Just when he was leaving the mask had come down, and Grant had looked sober and miserable.
“Back in the morning,” Justin had promised.
“Hey, you don’t have to, it’s a long walk over here.”
“I want to, all right?”
And Grant had looked ineffably relieved.
That was the good in the day. It was worth everything he paid for it. He felt for the first time since that day in Ari’s office, that there might be a way out of this.
If—if Ari had enough to keep her busy, if—
He thought of Grant and Ari, Grant already on the edge of his sanity-Grant, who had the looks, the grace that every girl he had ever known had preferred to him—
He waded through tape-flash that diminished only to shameful memory, through a muddle of anguish and exhaustion. He was not going to be worth anything. He wanted to go somewhere and be sick—he could call Ari and plead that he was sick, truly he was, he was not lying, she could ask him the next time he—
O God. But then there was the agreement that let him get to Grant. There was the agreement that promised Grant would be free. She could mindwipe Grant. She could do anything. She had threatened Jordan. Everything was on him, and he could not tell Grant, not in the state Grant was in.

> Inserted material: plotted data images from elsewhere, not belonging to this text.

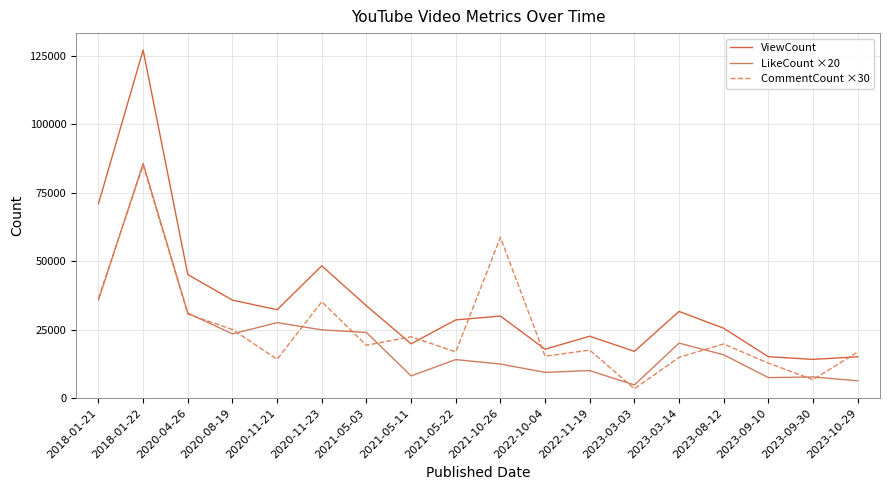

How many categories are shown in the chart?

18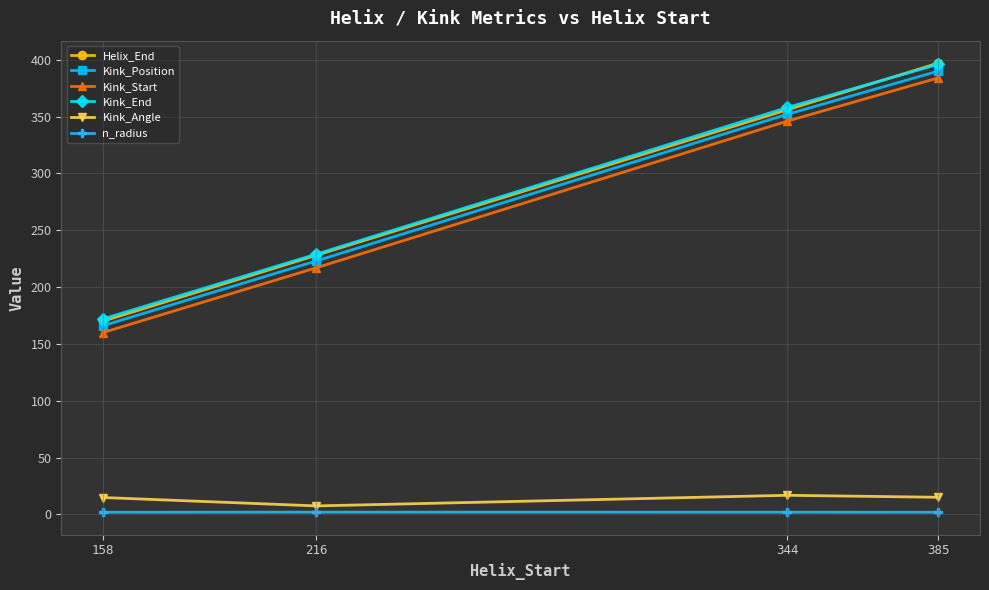

Which series changed the most between 158 and 385?

Helix_End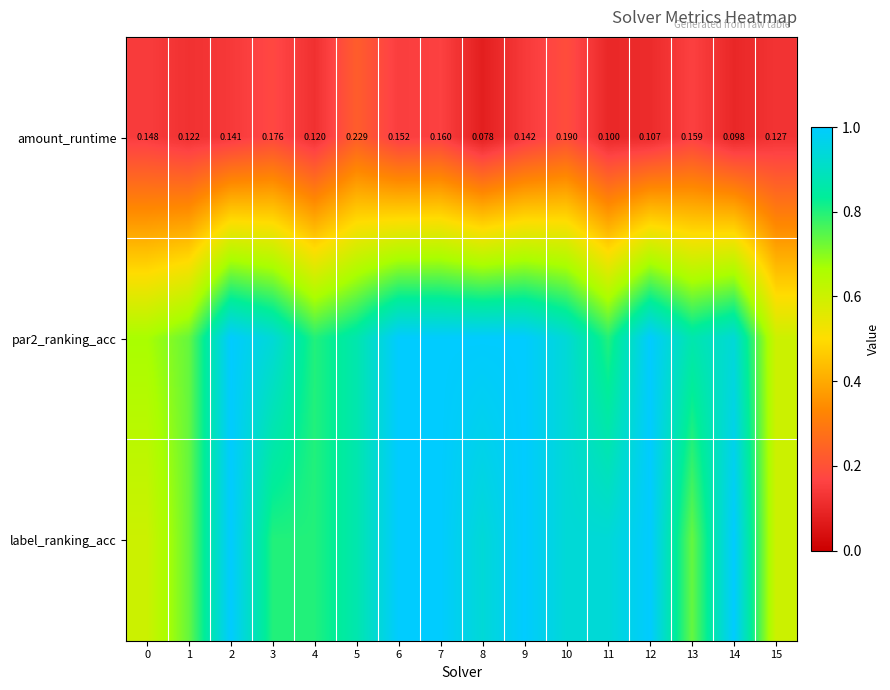

Read the label_ranking_acc value at 6.

1.0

He took in his breath and slogged on down the path that led around the corner toward the main door—a jet was coming in. He heard it. It was ordinary. RESEUNEAIR flew at need, as well as on a weekly schedule. He saw it touch down,
walking along by the gravel bed and the adapted shrubbery that led to the front doors. The bus started up from in front of the doors and passed him on its way around the drive and down toward the main road. On its way to pick up someone on the jet, he reckoned, and wondered who in the House had been downriver in all this chaos.
He walked in through the automatic doors, using his keycard in the brass slot, clipped the keycard back to his shut and headed immediately for the lift that would take him up to his apartment.
Phone Jordan first thing he got in and tell him Grant was better. He wished he had had time to call while he was in the hospital, but Grant had not wanted him out of his sight, and he had not wanted to upset him.
“Justin Warrick.”
He turned and looked at the Security guards, putting their presence together with the plane and the bus and instantly thought that some visitor must be coming in.
“Come with us, please.”
He indicated the lift buttons. “I’m just going up to my room. I’ll be out of here.”
“Come with us, please.”
“Oh, damn, just use the com, ask your Supervisor—You don’t touch me!” As one of them reached for him. But they took him by the arms and leaned him up against the wall. “My God,” he said, unnerved and exasperated, as they proceeded to search him thoroughly. It was a mistake. They were azi. They got their instructions upside down and they went damned well too far.
They wrenched his arms back and he felt the chill of metal at his wrists.
“Hey!”
The cuffs clicked shut. They faced him about again and walked him down the hall. He balked, and they jerked him into motion, down the hall toward the Security office.
God. Ari had filed charges. On him, on Jordan, Kruger, everyone involved with Grant. That was what had happened. Somewhere she had gotten the leverage she wanted, something to silence them and bring everything down on them; and he had done it, he, thinking he could deal with her.